Primeiramente, é importante entender que muitos dos problemas têm origem na implantação de soluções e que não foram mapeados por uma série de razões ligadas à gestão de projetos – são indicativos de que esse tipo de iniciativa precisa melhorar ou amadurecer. Por exemplo, se a solução foi escolhida via uma seleção de produtos de mercado, talvez os requisitos funcionais e não-funcionais não tenham sido explorados, ou mesmo identificados adequadamente. Já se a definição foi por uma solução proprietária, é bem provável que o tempo dedicado a especificar objetivos, abrangência, processos críticos, peculiaridades e complexidades tenha sido insuficiente, ou o conhecimento, ainda, superestimado.

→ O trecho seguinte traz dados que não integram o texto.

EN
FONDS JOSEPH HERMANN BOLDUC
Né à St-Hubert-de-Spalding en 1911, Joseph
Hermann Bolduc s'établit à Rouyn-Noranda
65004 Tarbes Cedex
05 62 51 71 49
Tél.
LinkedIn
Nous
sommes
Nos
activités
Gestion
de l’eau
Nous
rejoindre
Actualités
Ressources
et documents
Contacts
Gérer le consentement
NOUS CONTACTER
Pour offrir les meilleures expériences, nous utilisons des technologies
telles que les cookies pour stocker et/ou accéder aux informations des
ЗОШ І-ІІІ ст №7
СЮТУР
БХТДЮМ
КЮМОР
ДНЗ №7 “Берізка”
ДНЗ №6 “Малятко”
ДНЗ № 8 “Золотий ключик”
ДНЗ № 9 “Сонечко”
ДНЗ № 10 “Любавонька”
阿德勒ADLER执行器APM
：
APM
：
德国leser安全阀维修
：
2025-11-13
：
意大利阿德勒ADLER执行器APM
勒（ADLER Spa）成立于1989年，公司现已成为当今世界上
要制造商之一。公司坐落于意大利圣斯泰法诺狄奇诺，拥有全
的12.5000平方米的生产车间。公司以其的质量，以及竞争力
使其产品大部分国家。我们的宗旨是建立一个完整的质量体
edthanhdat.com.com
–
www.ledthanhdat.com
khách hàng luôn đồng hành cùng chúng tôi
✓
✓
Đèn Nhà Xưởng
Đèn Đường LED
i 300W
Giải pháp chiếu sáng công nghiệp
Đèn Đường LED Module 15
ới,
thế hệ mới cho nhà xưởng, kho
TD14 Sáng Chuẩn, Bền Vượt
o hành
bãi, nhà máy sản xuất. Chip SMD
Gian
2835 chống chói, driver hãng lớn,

Durante o projeto de implementação – da solução de mercado ou do sistema proprietário – será que a fase de aprovação das especificações de processo foi adequadamente analisada com os usuários, no sentido de entenderem os impactos que o novo sistema trará para as suas atividades? Será que eles perceberam que os processos serão atendidos satisfatoriamente? Tais questões acabam surgindo durante testes e treinamentos, muitas vezes exigindo um adiamento do golive. Mas a pressa em entregar o projeto acaba criando problemas para a futura operação.
Ainda que as coisas ocorram razoavelmente bem funcionalmente falando, as questões de infraestrutura e serviços de tecnologia – testes de stress, perfis de acesso bem definidos, segurança da informação, recuperação de desastres, latência, contingências – foram endereçadas? Um sistema “lento” ou que “cai” dificilmente será percebido como uma boa solução.
Os cuidados não terminam por aí: as integrações também podem exigir a construção de soluções específicas – ou, mais provavelmente, hoje em dia, o uso de barramentos de integração, APIs e outros. Esse é um assunto ainda razoavelmente subestimado, porque é visto como aspecto técnico, embora tenha total conexão com a automação dos processos de negócios e, portanto, deva ser discutido nos workshops de especificação funcional da solução. Tais questões aparecerão nos testes, se houver atenção a elas, ou depois da implantação, dificultando as operações.
Considere, ainda, a questão pura e simples da resistência à mudança, que está presente na maior parte das empresas, apesar de vivermos uma época de transformação de quase tudo à nossa volta. Identificar que será preciso tratar os impactos organizacionais como parte do projeto de implantação pode evitar vários problemas operacionais, ou mesmo a proliferação de planilhas depois do golive.
Ainda poderíamos discorrer sobre a integração do ecossistema de prestadores de serviços, parceiros e outros terceiros às operações, o que é fundamental para obter a estabilidade técnica e funcional da nova solução. Isso requer planejamento, boa definição dos termos contratuais e das penalidades, e uma distribuição de papéis e responsabilidades compreendida por todos os envolvidos.
Por fim, se a pressa é uma explicação para as emergências, certamente ela não é a única. O excesso de problemas operacionais também pode ser sintoma de dificuldades do negócio, que eventualmente precisa investir em mais planejamento e governança. Se a meta é excelência operacional e redução de custos, a TI talvez tenha como maior desafio a automação e a melhoria de sistemas. A prioridade é expandir? Lançar produtos e serviços? Alcançar novas geografias e até internacionalizar a operação? Então, a tecnologia precisa estar voltada a melhorar os sistemas que suportam esses movimentos.
Não faz sentido orgulhar-se de viver resolvendo problemas. Para que um negócio cresça, é preciso tempo e, também, alguma tranquilidade. E o grande benefício de reduzir as questões operacionais de TI para um nível satisfatório é que sobra tempo. Tempo que pode ser investido em pensar adiante, em melhorar a experiência do cliente, em desenvolver indicadores de eficiência que vão ajudar a tomar decisões mais assertivas e permitir que uma empresa seja mais competitiva no mercado.